Puerto Rico hit by island-wide power blackout

Reuters
A woman uses a solar lamp inside the darkened bathroom of her home in Naguabo, Puerto Rico, on January 27, 2018.

A power line failure in southern Puerto Rico cut electricity to almost all 3.4 million residents on Wednesday, the latest in a string of operational and political headaches for the US territory's bankrupt, storm-ravaged power utility.

In a statement, the Puerto Rican Electric Power Authority, known as PREPA, said "technical personnel" were working to determine a cause and expected to restore service in 24 to 36 hours.

Puerto Rico's smaller islands of Culebra and Vieques, as well as a pair of microgrids on the main island, were unaffected.

PREPA has struggled to escape the headlines since Hurricane Maria wiped out power to all of Puerto Rico last Sept. 20.

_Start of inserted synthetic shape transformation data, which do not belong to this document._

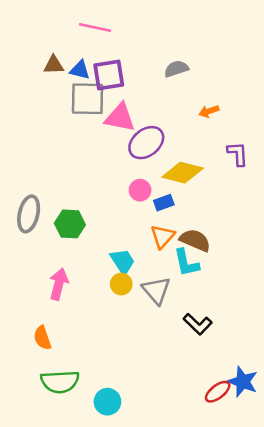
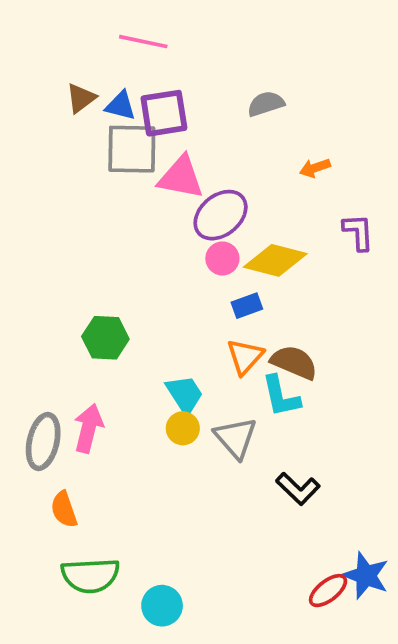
brown triangle: (54, 65) -> (81, 98), turned -35
pink circle: (140, 190) -> (222, 258), moved
gray ellipse: (29, 214) -> (43, 442), moved

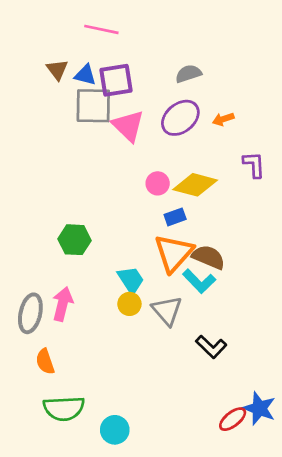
brown triangle: (81, 98) -> (57, 70), turned -30
pink triangle: (181, 177) -> (128, 126), turned 33
purple ellipse: (221, 215) -> (180, 118), moved
orange triangle: (245, 357) -> (174, 253), size x1.5
cyan L-shape: (281, 396) -> (199, 281), turned -32

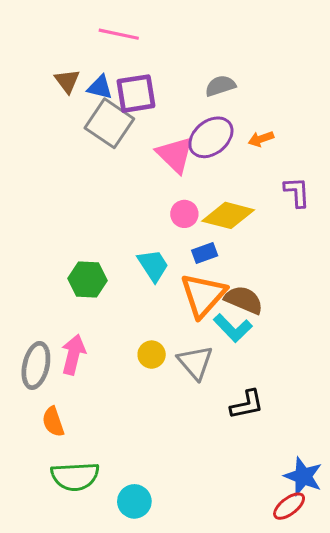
gray square: (93, 106) -> (109, 123), turned 33
pink triangle: (128, 126) -> (175, 155), moved
cyan trapezoid: (131, 280) -> (153, 265), moved
black L-shape: (211, 347) -> (247, 405), turned -56
red ellipse: (233, 419) -> (289, 506), moved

Maria, the worst storm to hit the island in 90 years, devastated Puerto Rico's grid and thousands were still without power at the time of Wednesday's blackout.

PREPA has suffered several blackouts since Maria and has been in bankruptcy since last July, owing some $9 billion to a slew of mutual funds, hedge funds and other investors.

In October, Governor Ricardo Rossello canceled a $300 million contract awarded by PREPA to a tiny Montana-based company amid political backlash.

Three months later, the US Army Corps of Engineers discovered undistributed hurricane relief materials in a PREPA warehouse, sparking Rossello to order a separate investigation.

A US Congressional committee in March announced its own probe into potential corruption at PREPA, including reports that some officials accepted bribes to restore power to exotic dance clubs ahead of schedule.

A week later, PREPA revealed it had been hacked, though customer data was not affected.

Rossello is planning to privatize PREPA over the next 18 months, as Puerto Rico navigates a $120 billion bankruptcy, the largest in US government history.

In the short-term, though, the grid remains vulnerable ahead of a new hurricane season beginning this summer.

Falling revenues, a loss of staff and constant leadership turnover have contributed to an outdated fleet of equipment, which was exposed when Maria brought winds up to 155 miles per hour.

Compounding that, most of the island's generation is done in the south and trekked through miles of wires to the bulk of the population in the north.

“We need to have power to the north to avoid this kind of chain reaction every time we have a power problem,” said Tomas Torres, executive director of the nonprofit Institute for Competitiveness and Sustainable Economy for Puerto Rico.

The latest outage comes as Major League Baseball's Cleveland Indians and Minnesota Twins square off in San Juan on Wednesday night, part of an effort by MLB to bring attention to and raise money for Puerto Rico.

San Juan Mayor Carmen Yulin Cruz, who has criticized PREPA and the US response to the power restoration effort, said on Twitter that the city will bring in extra lights and security for the game.

"The game will GO ON," Cruz said. "Nothing will stop us."